# [Excerpt provided]
Monday, February 4, 2008

Who Benefits from Economic Stimulus?

When the White House proposed its $150 billion economic stimulus package, the primary message was that immediate action was urgently needed; and the House of Representatives wasted little time in heeding this message and approving the package. The Senate, on the other hand, seems more inclined to deliberate; and, since the American media tend to buy into the general culture of fear that prefers action to deliberation, we have to look overseas to determine whether or not the Senate is on the right track. So it is that, once again, we are likely to be better informed by reading the Financial Times (or at least their Web site), since they have a reporter in Washington, Jeremy Grant, trying to tease out the real issues at stake in the stimulus package.

As is often the case, those issues can best be appreciated in terms of their advocates, since those positions of advocacy often get to the heart of who is most likely to benefit (and who is at greatest risk of being neglected). Now that, unlike some of his colleagues, Christopher Dodd is no longer preoccupied with the campaign trail, he can concentrate on his knitting in chairing the Senate banking committee; and Grant uses him as a point of departure for his analysis of whether or not Senate deliberation is likely to be a good thing in the long run. He has reported the following quotation from Dodd, which provides an excellent perspective of the nature of the problem and, therefore, the assessment of possible solutions:

To the extent this economic crisis has a face: it’s housing. And to the extent there’s a face on the housing crisis, it’s the foreclosure crisis.

As a disclaimer I should say that I strongly support Dodd's use of the "face" metaphor. It gives the lie to the cliché that keeps getting hauled out by the media: It's not the economy (stupid); it's the people whose lives (including efforts to deal with the basic needs of food, clothing, and shelter) are impacted so strongly by the economy! The question that Dodd seems to wish to address is whether or not those people will benefit from the proposed stimulus package.

Having established these ground rules, Grant then introduces some actors in the narrative that have received little attention:

In October, the administration assembled the Hope Now Alliance, a coalition of mortgage lenders, mortgage servicers and counsellors to help subprime homeowners refinance in order to stay in their homes.

While this was billed as an “aggressive, comprehensive plan”, some Democrats say it is moving too slowly. Last week the non-profit Center for Responsible Lending claimed Hope Now would prevent foreclosures in only 3 per cent of the outstanding subprime mortgages with adjustable rates. It said foreclosures were outnumbering loan modifications by 13:1.

# [Written problem A]
Rewrite the entries starting at the line that contains "pose: elev=280.0 azim=120.0" and ending at the line that contains "Dot at: (166, 227)", replacing "pose" with "camera" and keeping everything else the same.
The stimulus article above and the entries after it are separate, unrelated material.

# [Dataset rows]
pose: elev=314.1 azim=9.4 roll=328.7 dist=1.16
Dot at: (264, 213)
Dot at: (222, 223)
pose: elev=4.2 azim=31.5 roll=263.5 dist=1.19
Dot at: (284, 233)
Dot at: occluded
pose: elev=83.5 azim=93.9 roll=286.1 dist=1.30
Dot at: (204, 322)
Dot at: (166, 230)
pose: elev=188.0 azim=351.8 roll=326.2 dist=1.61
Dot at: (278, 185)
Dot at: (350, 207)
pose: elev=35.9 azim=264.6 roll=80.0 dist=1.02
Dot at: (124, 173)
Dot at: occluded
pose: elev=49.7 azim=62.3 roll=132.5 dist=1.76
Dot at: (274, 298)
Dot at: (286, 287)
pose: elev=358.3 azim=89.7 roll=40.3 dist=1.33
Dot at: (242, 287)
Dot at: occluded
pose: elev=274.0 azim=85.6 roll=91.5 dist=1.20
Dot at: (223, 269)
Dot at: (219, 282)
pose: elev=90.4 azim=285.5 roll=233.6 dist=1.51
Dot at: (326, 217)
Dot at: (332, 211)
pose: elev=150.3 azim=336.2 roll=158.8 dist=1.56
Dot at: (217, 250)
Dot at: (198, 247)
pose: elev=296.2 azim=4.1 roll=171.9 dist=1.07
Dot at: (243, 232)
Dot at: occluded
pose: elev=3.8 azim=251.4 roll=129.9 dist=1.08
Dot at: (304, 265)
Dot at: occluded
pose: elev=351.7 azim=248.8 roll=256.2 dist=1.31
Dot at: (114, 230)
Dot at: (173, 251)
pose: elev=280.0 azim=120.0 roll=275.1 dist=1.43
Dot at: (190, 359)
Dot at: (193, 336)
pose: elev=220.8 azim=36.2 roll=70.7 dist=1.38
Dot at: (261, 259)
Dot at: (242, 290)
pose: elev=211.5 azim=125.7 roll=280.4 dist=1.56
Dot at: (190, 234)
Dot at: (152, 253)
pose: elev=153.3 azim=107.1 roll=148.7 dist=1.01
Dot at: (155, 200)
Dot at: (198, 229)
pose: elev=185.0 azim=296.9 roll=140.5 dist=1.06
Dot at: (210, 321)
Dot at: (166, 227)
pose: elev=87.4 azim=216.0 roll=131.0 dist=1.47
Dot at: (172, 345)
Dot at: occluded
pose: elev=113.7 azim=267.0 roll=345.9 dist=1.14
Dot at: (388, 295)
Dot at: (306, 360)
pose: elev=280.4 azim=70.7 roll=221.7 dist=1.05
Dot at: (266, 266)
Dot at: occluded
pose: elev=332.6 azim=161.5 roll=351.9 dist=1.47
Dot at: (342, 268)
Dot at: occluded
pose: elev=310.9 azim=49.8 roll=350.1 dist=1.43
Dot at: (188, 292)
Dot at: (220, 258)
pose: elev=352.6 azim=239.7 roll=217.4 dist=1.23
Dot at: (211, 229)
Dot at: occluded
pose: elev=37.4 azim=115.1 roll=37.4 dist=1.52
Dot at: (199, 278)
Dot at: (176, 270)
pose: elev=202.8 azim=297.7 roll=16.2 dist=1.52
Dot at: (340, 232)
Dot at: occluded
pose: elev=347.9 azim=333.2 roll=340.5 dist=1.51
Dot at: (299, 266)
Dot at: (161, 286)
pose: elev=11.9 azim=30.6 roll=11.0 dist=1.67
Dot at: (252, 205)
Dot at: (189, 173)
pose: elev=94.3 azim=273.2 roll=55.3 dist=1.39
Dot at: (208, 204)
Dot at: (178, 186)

# [Written problem B]
According to the stimulus article, by what ratio did the Center for Responsible Lending say foreclosures outnumbered loan modifications?

# [Full output A]
camera: elev=280.0 azim=120.0 roll=275.1 dist=1.43
Dot at: (190, 359)
Dot at: (193, 336)
camera: elev=220.8 azim=36.2 roll=70.7 dist=1.38
Dot at: (261, 259)
Dot at: (242, 290)
camera: elev=211.5 azim=125.7 roll=280.4 dist=1.56
Dot at: (190, 234)
Dot at: (152, 253)
camera: elev=153.3 azim=107.1 roll=148.7 dist=1.01
Dot at: (155, 200)
Dot at: (198, 229)
camera: elev=185.0 azim=296.9 roll=140.5 dist=1.06
Dot at: (210, 321)
Dot at: (166, 227)

# [Full output B]
13:1